Casa rural en los viñedos de Waiheke con jacuzzi de cedro
Lo más destacado:
• Vistas a los viñedos desde Onetangi
• Bañera de hidromasaje de cedro al atardecer
• A un paseo de la playa y los viñedos
Situada en Onetangi, en la isla de Waiheke, esta casa de campo reformada de estilo mediterráneo ofrece un tranquilo refugio rural rodeado de vegetación, árboles autóctonos y vistas a los viñedos. El entorno de la casa refleja el lado más apacible de la vida isleña, con el canto de los pájaros por la mañana, rincones al aire libre a la sombra y atardeceres marcados por la puesta de sol sobre los viñedos. Con la playa de Onetangi y los viñedos locales a un paso, la casa de campo es ideal para los viajeros que buscan una estancia sencilla y romántica en Waiheke, en plena naturaleza, en plena región vinícola y disfrutando de la tranquilidad costera.

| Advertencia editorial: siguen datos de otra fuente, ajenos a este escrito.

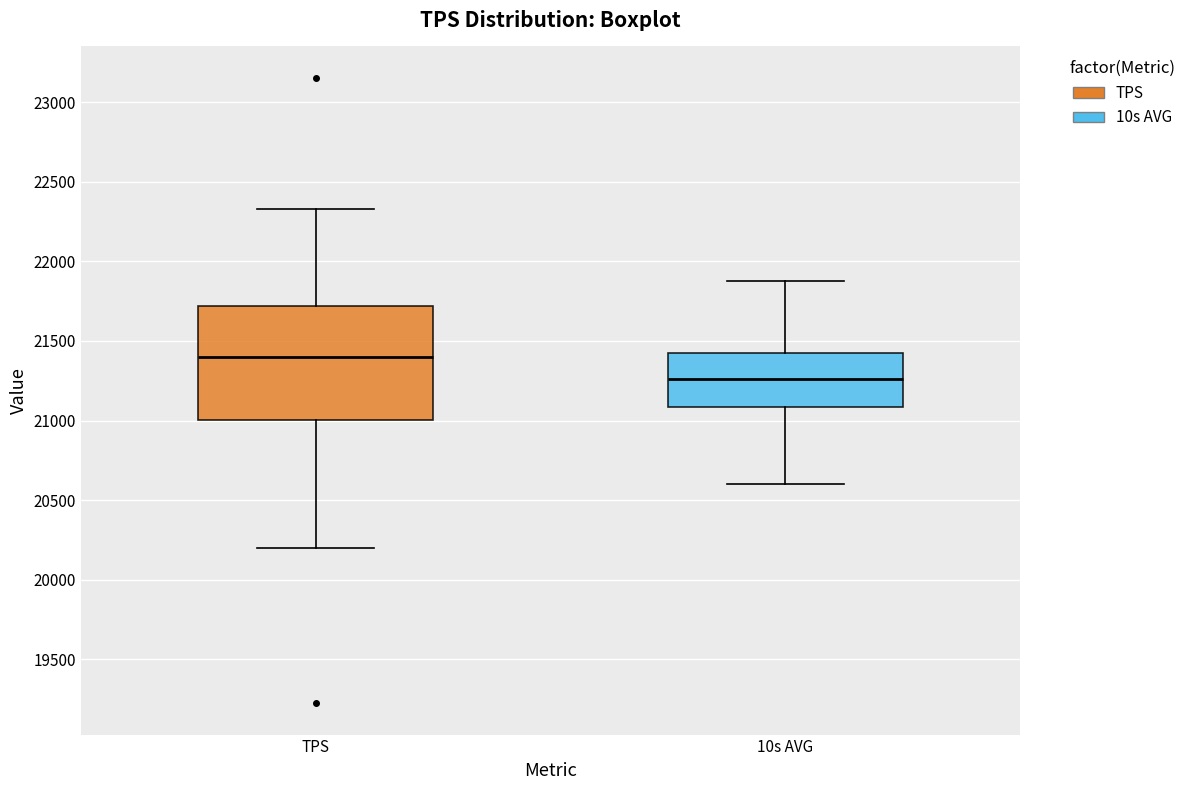

Comparing the boxes themselves (not the whiskers), which one is the tallest?

TPS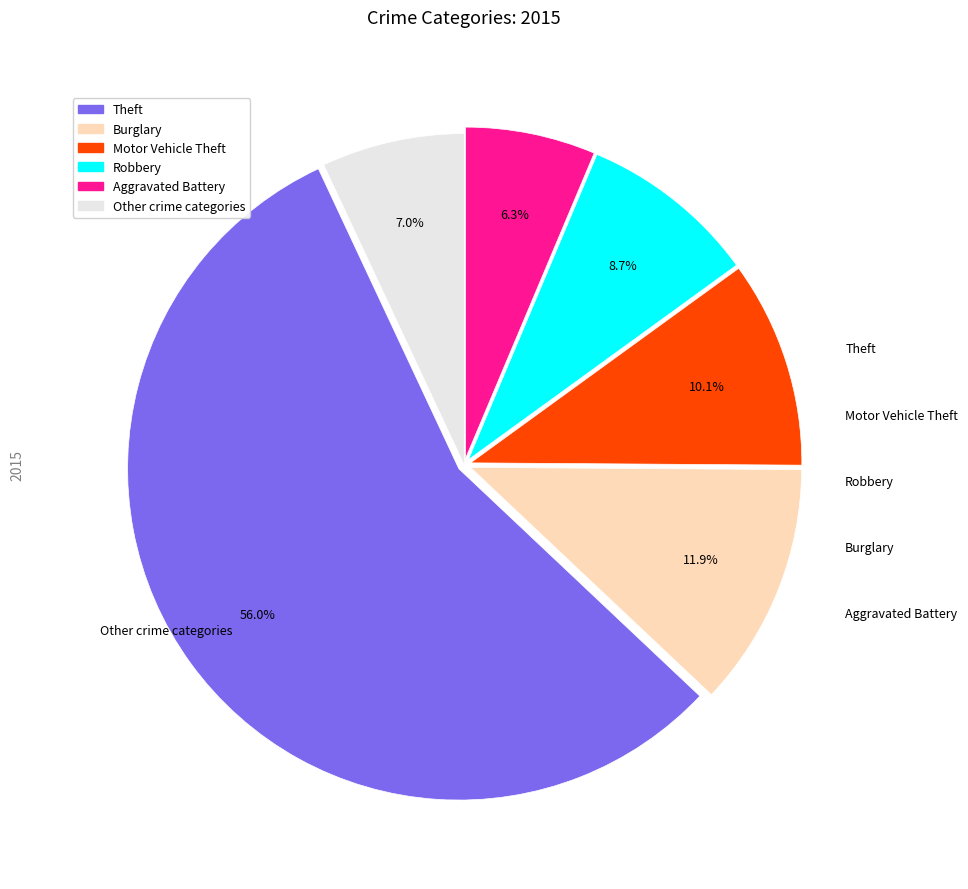

Is there any slice that represents more than half of the pie?

Yes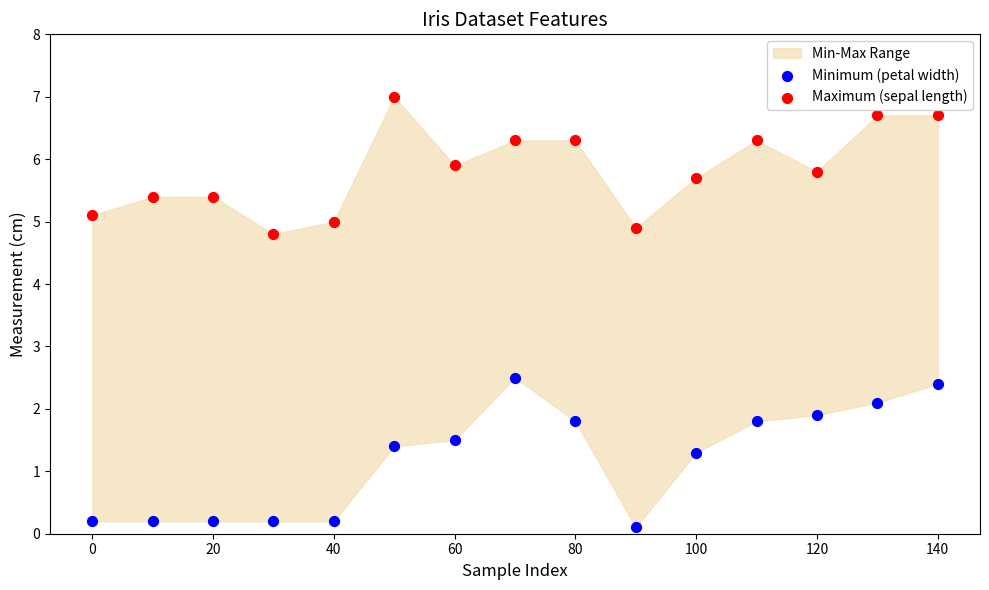

What is the X range (max minus min) for the scatter plot?

140.0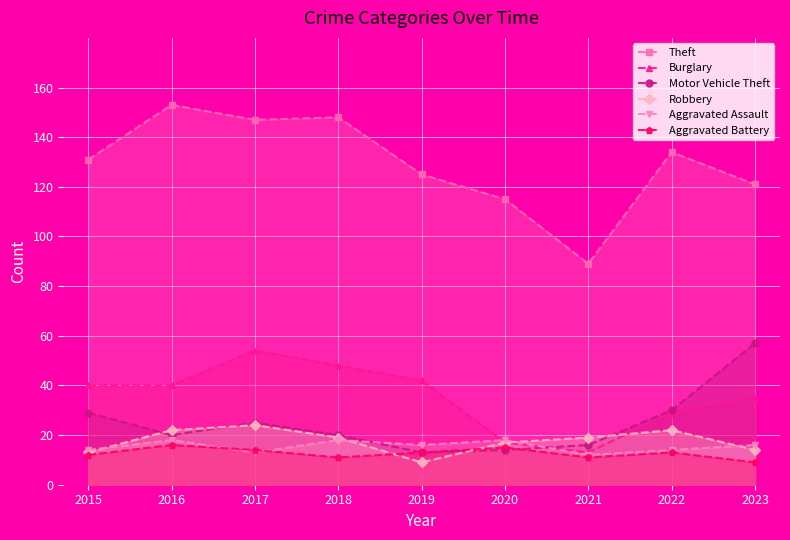

At which category is the sum across all series the highest?

2017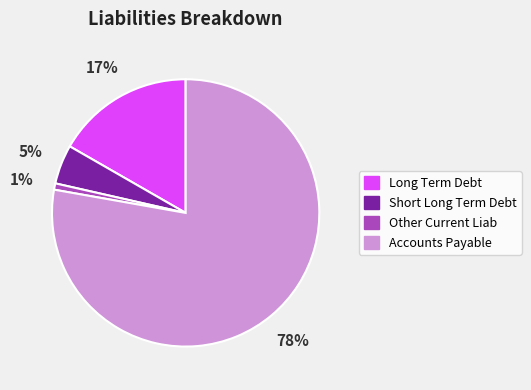

Which slice is the largest?

Accounts Payable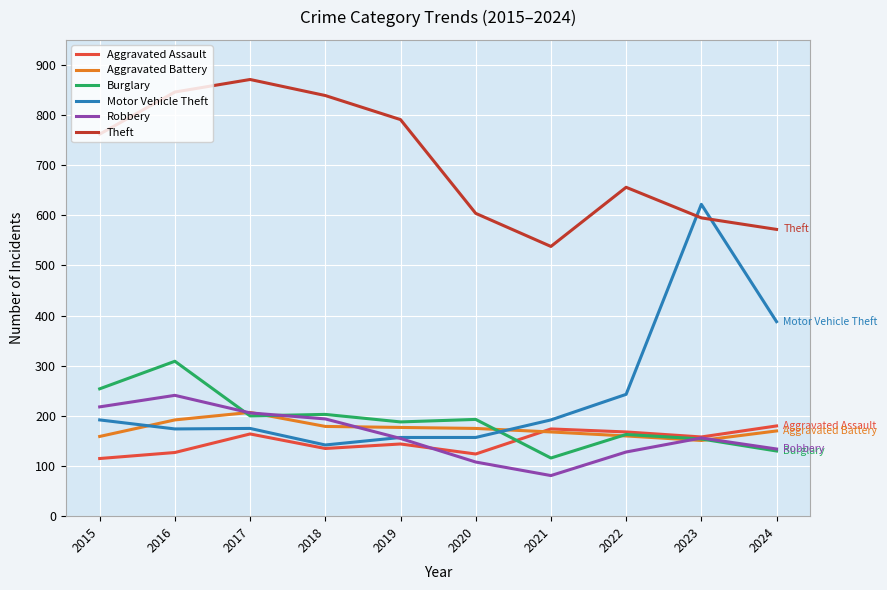

At which category does the chart reach its peak across all series?

2017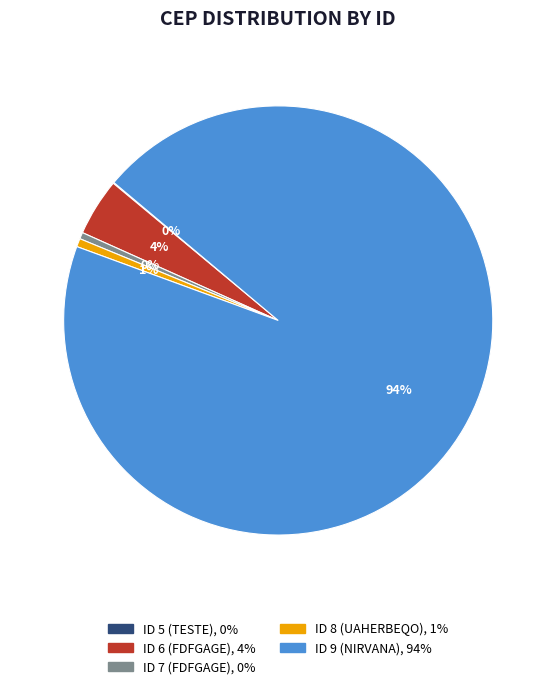

To the nearest percent, what is the average slice percentage?

20%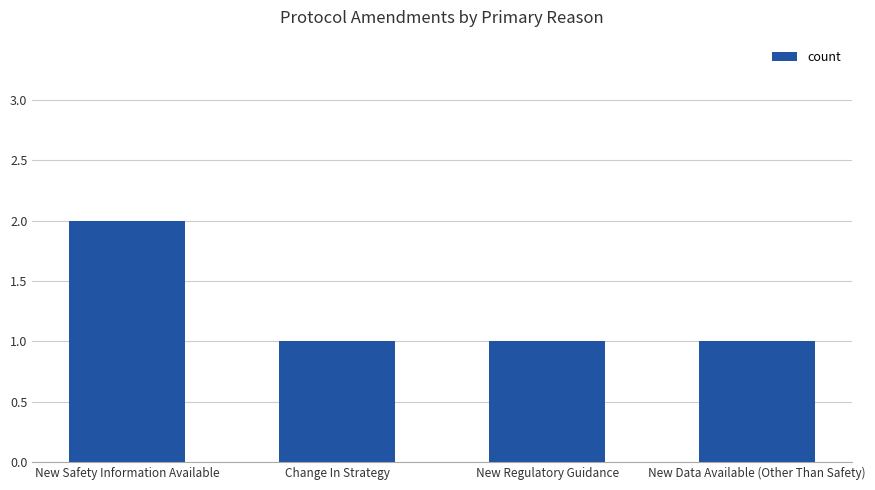

Is it true that the value at New Data Available (Other Than Safety) is 1?

True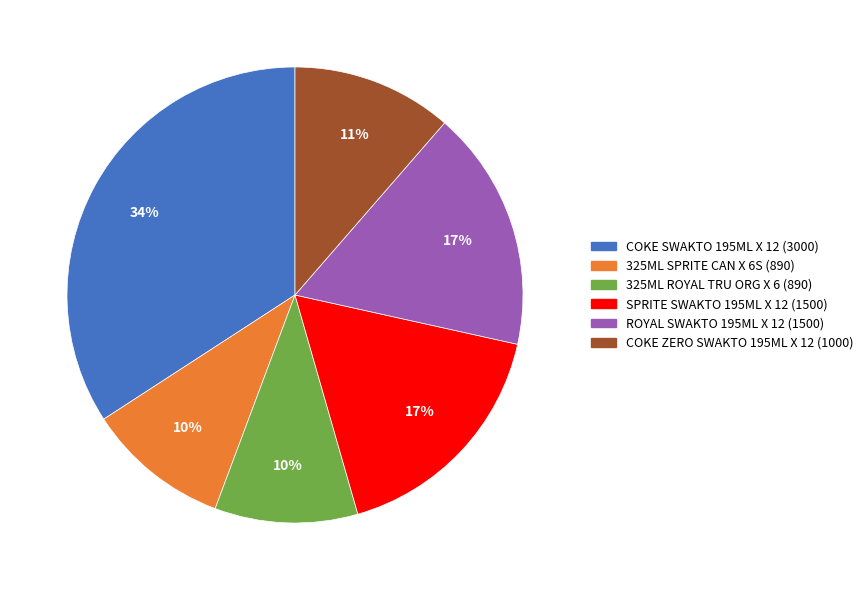

To the nearest percent, what is the combined percentage of ROYAL SWAKTO 195ML X 12 and COKE ZERO SWAKTO 195ML X 12?

28%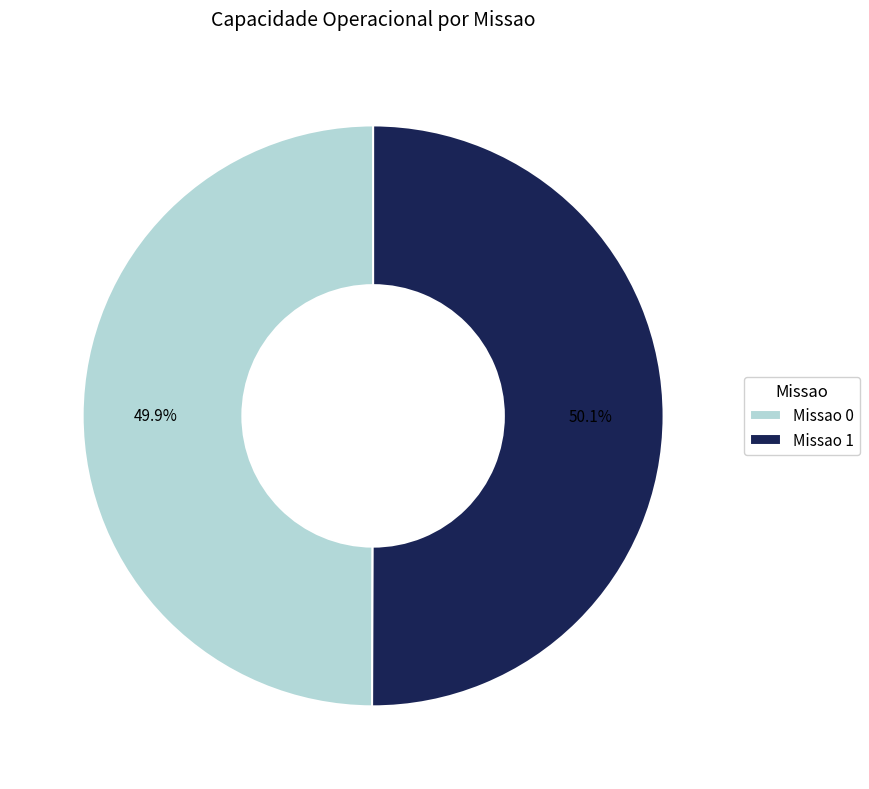

What percentage is NOT represented by Missao 1?

49.9%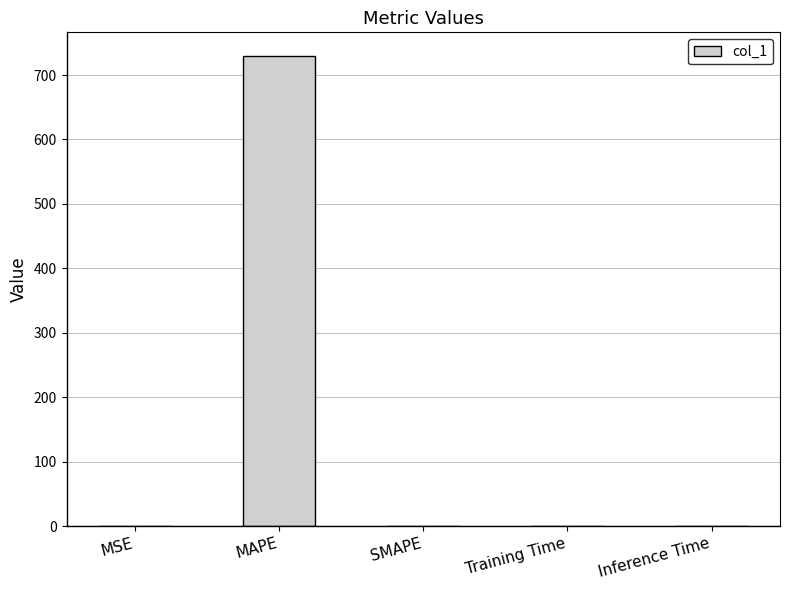

What is the greatest value displayed?

729.7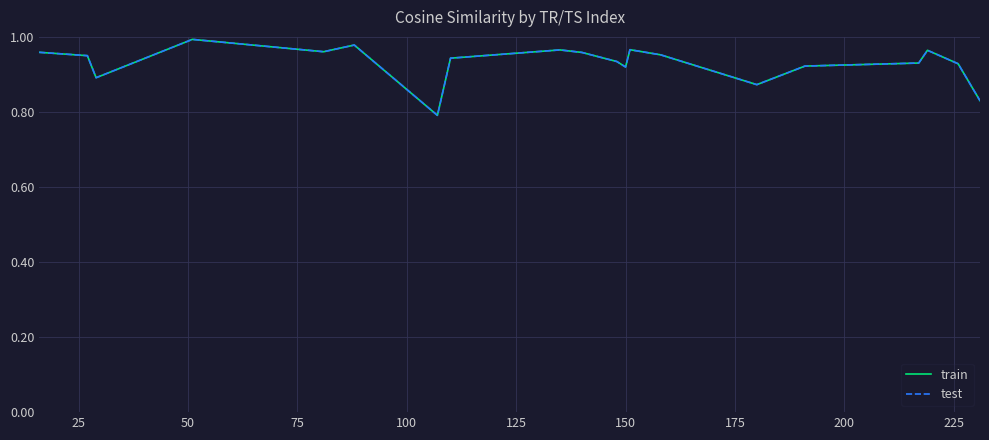

True or false: train and test intersect in this chart.

False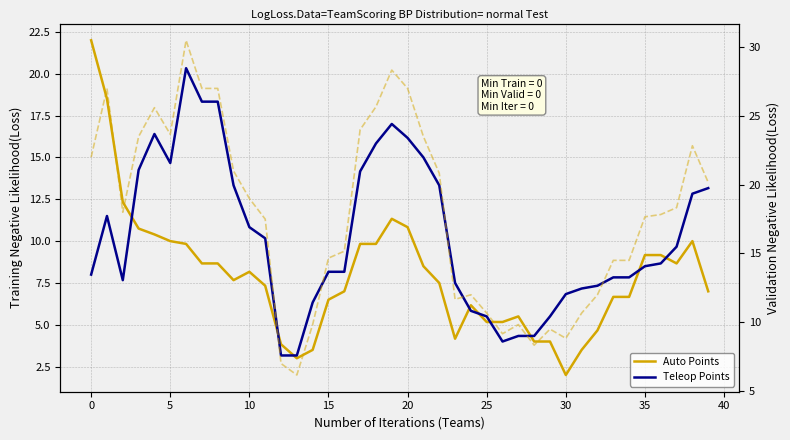

What is the minimum value shown in the chart?

2.0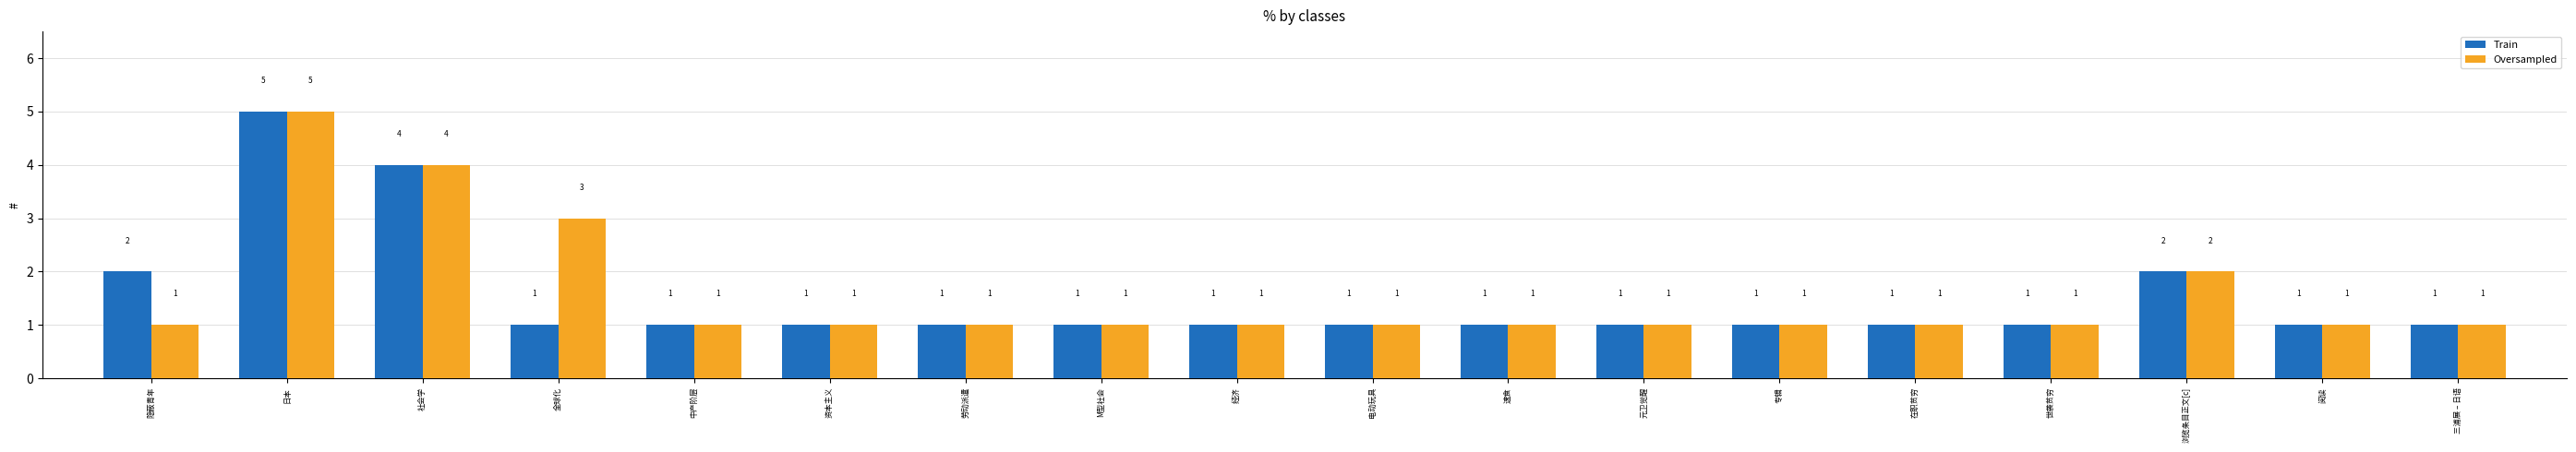

How many series are shown in this chart?

2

En el interior, la casa de campo combina un carácter rústico con cuidadosas reformas recientes. Las paredes de ladrillo visto, trabajadas a mano con un acabado suave, los techos altos con vigas a la vista, los suelos de madera y pintados, y el mobiliario cuidadosamente seleccionado confieren a la vivienda una calidez acogedora y atemporal. La zona de estar se abre de forma natural al jardín y al patio que la rodean, creando una conexión fluida entre el interior y el exterior. Una estufa de leña aporta comodidad en las noches más frescas, mientras que la reciente reforma incluye un cuarto de baño renovado, interiores actualizados, nuevos jardines, terrazas, césped, aparcamiento, sistema de drenaje y un nuevo depósito de agua.
La casa de campo cuenta con dos dormitorios, cada uno equipado con una cama de matrimonio, y un cuarto de baño. Con una superficie de 87 metros cuadrados, su distribución es ideal para alojar hasta cuatro huéspedes. Un rincón de lavandería, un cuarto de baño renovado, ropa de cama de calidad y una decoración cuidada garantizan una estancia cómoda, mientras que el tamaño compacto de la vivienda hace que la experiencia sea íntima y relajada.
La vida al aire libre es fundamental para el encanto de la propiedad. Los huéspedes pueden empezar el día en el soleado patio privado, pasar las tardes bajo los árboles autóctonos y relajarse en el jacuzzi de cedro mientras la luz se va apagando sobre el viñedo. El entorno ajardinado incluye terrazas, césped, mobiliario de exterior y un tranquilo telón de fondo de matorrales, lo que crea varios rincones para leer, cenar o, simplemente, desconectar. Las fotos muestran el exterior de la casa de campo, el patio, el jacuzzi de cedro, los interiores rústicos y la vegetación circundante.
Desde este alojamiento en Onetangi, los huéspedes pueden disfrutar de las playas de Waiheke, los viñedos, la gastronomía local, los paseos por la costa y la escena artística de la isla. La playa de Onetangi es una de las más conocidas de la isla, mientras que Waiheke es famosa por sus bodegas, su relajado estilo de vida costero y la conexión en ferry desde Auckland. La experiencia es discreta y evocadora, marcada por un diseño rústico, las vistas a los viñedos, un jacuzzi de cedro y el ritmo más pausado de la vida isleña.